§ PROBLEM TO WORK ON: Reproduce every line of the data below verbatim, keeping the original order, wording, and spelling.

§ MATERIAL TO PROCESS:
** Begin **

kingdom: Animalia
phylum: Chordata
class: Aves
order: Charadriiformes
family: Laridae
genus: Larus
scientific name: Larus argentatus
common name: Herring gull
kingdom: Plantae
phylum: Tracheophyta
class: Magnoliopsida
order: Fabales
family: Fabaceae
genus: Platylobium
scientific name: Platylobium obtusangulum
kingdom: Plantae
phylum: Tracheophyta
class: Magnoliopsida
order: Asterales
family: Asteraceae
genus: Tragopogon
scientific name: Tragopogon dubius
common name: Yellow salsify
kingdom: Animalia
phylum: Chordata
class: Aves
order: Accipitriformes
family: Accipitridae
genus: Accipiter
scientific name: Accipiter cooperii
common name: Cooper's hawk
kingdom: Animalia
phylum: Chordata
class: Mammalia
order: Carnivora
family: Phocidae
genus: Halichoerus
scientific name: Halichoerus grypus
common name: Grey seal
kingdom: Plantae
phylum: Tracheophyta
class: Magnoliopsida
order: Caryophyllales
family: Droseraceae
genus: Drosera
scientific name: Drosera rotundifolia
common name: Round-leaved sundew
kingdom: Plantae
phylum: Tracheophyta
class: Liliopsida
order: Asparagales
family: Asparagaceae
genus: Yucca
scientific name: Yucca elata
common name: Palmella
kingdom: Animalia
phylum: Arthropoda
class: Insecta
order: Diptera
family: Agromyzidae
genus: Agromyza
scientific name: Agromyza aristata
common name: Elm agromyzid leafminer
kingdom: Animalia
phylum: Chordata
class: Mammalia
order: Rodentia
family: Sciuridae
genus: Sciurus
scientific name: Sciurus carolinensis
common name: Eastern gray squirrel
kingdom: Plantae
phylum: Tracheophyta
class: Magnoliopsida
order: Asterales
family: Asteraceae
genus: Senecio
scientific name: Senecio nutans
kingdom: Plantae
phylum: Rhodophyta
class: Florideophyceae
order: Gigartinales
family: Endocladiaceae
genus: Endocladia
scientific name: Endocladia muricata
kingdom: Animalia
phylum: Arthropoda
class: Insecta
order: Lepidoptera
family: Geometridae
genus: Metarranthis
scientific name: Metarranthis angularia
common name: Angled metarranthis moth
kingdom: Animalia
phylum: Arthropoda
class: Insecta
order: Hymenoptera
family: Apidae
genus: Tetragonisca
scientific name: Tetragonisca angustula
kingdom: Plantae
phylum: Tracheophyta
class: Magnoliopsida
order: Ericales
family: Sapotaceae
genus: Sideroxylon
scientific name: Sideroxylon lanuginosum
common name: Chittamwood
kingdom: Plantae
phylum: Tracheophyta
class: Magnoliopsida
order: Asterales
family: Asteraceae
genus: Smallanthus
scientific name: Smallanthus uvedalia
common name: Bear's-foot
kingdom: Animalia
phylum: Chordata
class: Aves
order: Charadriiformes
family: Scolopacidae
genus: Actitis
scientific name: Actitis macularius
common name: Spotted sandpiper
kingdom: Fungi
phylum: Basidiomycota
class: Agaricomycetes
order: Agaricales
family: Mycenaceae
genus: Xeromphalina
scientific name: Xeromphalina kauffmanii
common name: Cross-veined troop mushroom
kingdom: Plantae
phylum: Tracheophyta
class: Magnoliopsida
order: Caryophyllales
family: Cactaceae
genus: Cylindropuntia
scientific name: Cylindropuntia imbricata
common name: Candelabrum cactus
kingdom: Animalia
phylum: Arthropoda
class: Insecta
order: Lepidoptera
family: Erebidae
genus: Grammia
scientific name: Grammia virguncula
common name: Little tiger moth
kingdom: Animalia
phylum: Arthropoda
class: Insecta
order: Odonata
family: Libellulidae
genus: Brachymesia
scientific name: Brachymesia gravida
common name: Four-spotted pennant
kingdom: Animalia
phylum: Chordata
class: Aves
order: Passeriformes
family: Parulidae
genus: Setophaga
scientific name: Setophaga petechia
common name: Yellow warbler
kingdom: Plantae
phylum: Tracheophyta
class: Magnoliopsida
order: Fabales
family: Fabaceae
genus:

** End **

§ EXERCISE RESULT:
kingdom: Animalia
phylum: Chordata
class: Aves
order: Charadriiformes
family: Laridae
genus: Larus
scientific name: Larus argentatus
common name: Herring gull
kingdom: Plantae
phylum: Tracheophyta
class: Magnoliopsida
order: Fabales
family: Fabaceae
genus: Platylobium
scientific name: Platylobium obtusangulum
kingdom: Plantae
phylum: Tracheophyta
class: Magnoliopsida
order: Asterales
family: Asteraceae
genus: Tragopogon
scientific name: Tragopogon dubius
common name: Yellow salsify
kingdom: Animalia
phylum: Chordata
class: Aves
order: Accipitriformes
family: Accipitridae
genus: Accipiter
scientific name: Accipiter cooperii
common name: Cooper's hawk
kingdom: Animalia
phylum: Chordata
class: Mammalia
order: Carnivora
family: Phocidae
genus: Halichoerus
scientific name: Halichoerus grypus
common name: Grey seal
kingdom: Plantae
phylum: Tracheophyta
class: Magnoliopsida
order: Caryophyllales
family: Droseraceae
genus: Drosera
scientific name: Drosera rotundifolia
common name: Round-leaved sundew
kingdom: Plantae
phylum: Tracheophyta
class: Liliopsida
order: Asparagales
family: Asparagaceae
genus: Yucca
scientific name: Yucca elata
common name: Palmella
kingdom: Animalia
phylum: Arthropoda
class: Insecta
order: Diptera
family: Agromyzidae
genus: Agromyza
scientific name: Agromyza aristata
common name: Elm agromyzid leafminer
kingdom: Animalia
phylum: Chordata
class: Mammalia
order: Rodentia
family: Sciuridae
genus: Sciurus
scientific name: Sciurus carolinensis
common name: Eastern gray squirrel
kingdom: Plantae
phylum: Tracheophyta
class: Magnoliopsida
order: Asterales
family: Asteraceae
genus: Senecio
scientific name: Senecio nutans
kingdom: Plantae
phylum: Rhodophyta
class: Florideophyceae
order: Gigartinales
family: Endocladiaceae
genus: Endocladia
scientific name: Endocladia muricata
kingdom: Animalia
phylum: Arthropoda
class: Insecta
order: Lepidoptera
family: Geometridae
genus: Metarranthis
scientific name: Metarranthis angularia
common name: Angled metarranthis moth
kingdom: Animalia
phylum: Arthropoda
class: Insecta
order: Hymenoptera
family: Apidae
genus: Tetragonisca
scientific name: Tetragonisca angustula
kingdom: Plantae
phylum: Tracheophyta
class: Magnoliopsida
order: Ericales
family: Sapotaceae
genus: Sideroxylon
scientific name: Sideroxylon lanuginosum
common name: Chittamwood
kingdom: Plantae
phylum: Tracheophyta
class: Magnoliopsida
order: Asterales
family: Asteraceae
genus: Smallanthus
scientific name: Smallanthus uvedalia
common name: Bear's-foot
kingdom: Animalia
phylum: Chordata
class: Aves
order: Charadriiformes
family: Scolopacidae
genus: Actitis
scientific name: Actitis macularius
common name: Spotted sandpiper
kingdom: Fungi
phylum: Basidiomycota
class: Agaricomycetes
order: Agaricales
family: Mycenaceae
genus: Xeromphalina
scientific name: Xeromphalina kauffmanii
common name: Cross-veined troop mushroom
kingdom: Plantae
phylum: Tracheophyta
class: Magnoliopsida
order: Caryophyllales
family: Cactaceae
genus: Cylindropuntia
scientific name: Cylindropuntia imbricata
common name: Candelabrum cactus
kingdom: Animalia
phylum: Arthropoda
class: Insecta
order: Lepidoptera
family: Erebidae
genus: Grammia
scientific name: Grammia virguncula
common name: Little tiger moth
kingdom: Animalia
phylum: Arthropoda
class: Insecta
order: Odonata
family: Libellulidae
genus: Brachymesia
scientific name: Brachymesia gravida
common name: Four-spotted pennant
kingdom: Animalia
phylum: Chordata
class: Aves
order: Passeriformes
family: Parulidae
genus: Setophaga
scientific name: Setophaga petechia
common name: Yellow warbler
kingdom: Plantae
phylum: Tracheophyta
class: Magnoliopsida
order: Fabales
family: Fabaceae
genus:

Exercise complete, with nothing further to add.